What to produce: Scan the listing below for "tail", then report every line that has it.

Supplied data below:

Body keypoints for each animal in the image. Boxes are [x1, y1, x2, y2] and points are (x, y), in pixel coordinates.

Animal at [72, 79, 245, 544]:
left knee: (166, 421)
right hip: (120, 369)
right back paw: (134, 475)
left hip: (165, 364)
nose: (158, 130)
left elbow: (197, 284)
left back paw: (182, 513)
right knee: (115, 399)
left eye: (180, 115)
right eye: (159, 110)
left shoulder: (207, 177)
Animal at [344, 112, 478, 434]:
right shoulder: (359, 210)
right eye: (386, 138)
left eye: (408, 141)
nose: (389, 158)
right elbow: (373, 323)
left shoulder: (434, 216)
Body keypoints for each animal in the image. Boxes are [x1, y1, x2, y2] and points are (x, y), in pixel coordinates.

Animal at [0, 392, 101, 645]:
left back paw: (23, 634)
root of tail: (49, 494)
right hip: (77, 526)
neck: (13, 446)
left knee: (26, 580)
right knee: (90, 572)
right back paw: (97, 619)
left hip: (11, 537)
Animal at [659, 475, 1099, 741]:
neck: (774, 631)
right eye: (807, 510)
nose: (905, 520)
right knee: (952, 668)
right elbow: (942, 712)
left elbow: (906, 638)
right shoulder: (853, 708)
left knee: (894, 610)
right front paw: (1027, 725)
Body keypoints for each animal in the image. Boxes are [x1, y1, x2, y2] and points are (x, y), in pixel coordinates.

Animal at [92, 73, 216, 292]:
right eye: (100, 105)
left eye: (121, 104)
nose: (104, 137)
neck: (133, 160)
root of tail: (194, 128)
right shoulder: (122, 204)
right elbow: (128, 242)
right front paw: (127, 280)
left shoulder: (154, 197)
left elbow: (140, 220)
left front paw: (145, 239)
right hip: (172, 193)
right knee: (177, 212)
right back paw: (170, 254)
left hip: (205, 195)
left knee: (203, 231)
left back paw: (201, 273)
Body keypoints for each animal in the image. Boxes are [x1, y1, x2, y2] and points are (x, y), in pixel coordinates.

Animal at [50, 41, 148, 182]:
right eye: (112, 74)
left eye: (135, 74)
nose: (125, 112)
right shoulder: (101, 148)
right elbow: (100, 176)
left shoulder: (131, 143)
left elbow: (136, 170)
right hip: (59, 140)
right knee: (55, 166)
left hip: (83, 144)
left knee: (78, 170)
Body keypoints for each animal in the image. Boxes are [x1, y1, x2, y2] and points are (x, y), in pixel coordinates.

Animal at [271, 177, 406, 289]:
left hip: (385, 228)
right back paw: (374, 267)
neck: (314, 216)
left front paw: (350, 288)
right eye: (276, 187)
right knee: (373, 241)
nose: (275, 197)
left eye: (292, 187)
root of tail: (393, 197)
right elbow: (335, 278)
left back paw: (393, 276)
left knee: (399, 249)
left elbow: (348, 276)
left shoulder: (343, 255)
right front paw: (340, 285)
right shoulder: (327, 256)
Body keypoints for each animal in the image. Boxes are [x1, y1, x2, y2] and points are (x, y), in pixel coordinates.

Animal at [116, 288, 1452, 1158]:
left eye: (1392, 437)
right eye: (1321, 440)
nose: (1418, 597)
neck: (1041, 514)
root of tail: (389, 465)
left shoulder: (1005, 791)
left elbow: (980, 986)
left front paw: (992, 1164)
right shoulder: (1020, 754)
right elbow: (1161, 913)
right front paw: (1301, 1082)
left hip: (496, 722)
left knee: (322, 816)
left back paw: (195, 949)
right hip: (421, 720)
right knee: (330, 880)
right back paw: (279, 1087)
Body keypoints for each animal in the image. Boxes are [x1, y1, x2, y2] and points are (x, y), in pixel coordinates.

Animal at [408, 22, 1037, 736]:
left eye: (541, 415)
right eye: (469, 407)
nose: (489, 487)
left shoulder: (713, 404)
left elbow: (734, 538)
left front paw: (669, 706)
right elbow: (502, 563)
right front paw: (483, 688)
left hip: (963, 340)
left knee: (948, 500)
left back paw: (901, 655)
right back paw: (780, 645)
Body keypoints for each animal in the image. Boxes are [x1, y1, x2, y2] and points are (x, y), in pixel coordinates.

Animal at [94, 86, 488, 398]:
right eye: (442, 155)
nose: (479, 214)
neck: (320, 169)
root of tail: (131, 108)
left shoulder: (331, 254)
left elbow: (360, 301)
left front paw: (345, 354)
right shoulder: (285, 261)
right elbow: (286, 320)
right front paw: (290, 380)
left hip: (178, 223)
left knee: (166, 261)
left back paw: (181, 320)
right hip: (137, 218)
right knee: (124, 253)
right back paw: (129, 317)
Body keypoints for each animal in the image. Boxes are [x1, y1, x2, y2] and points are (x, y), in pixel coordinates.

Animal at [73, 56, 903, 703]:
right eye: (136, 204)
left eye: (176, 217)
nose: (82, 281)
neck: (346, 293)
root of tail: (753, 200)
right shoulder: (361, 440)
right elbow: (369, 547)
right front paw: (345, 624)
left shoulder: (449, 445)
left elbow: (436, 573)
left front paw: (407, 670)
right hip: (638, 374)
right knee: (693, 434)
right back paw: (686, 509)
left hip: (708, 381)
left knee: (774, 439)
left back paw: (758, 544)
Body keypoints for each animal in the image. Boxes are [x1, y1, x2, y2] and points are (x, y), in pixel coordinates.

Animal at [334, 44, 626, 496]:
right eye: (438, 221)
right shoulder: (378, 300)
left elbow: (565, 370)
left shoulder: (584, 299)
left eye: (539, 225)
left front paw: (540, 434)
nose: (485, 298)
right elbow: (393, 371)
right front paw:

End of Supplied data.

Response to this exercise:
root of tail: (49, 494)
root of tail: (194, 128)
root of tail: (393, 197)
root of tail: (389, 465)
root of tail: (131, 108)
root of tail: (753, 200)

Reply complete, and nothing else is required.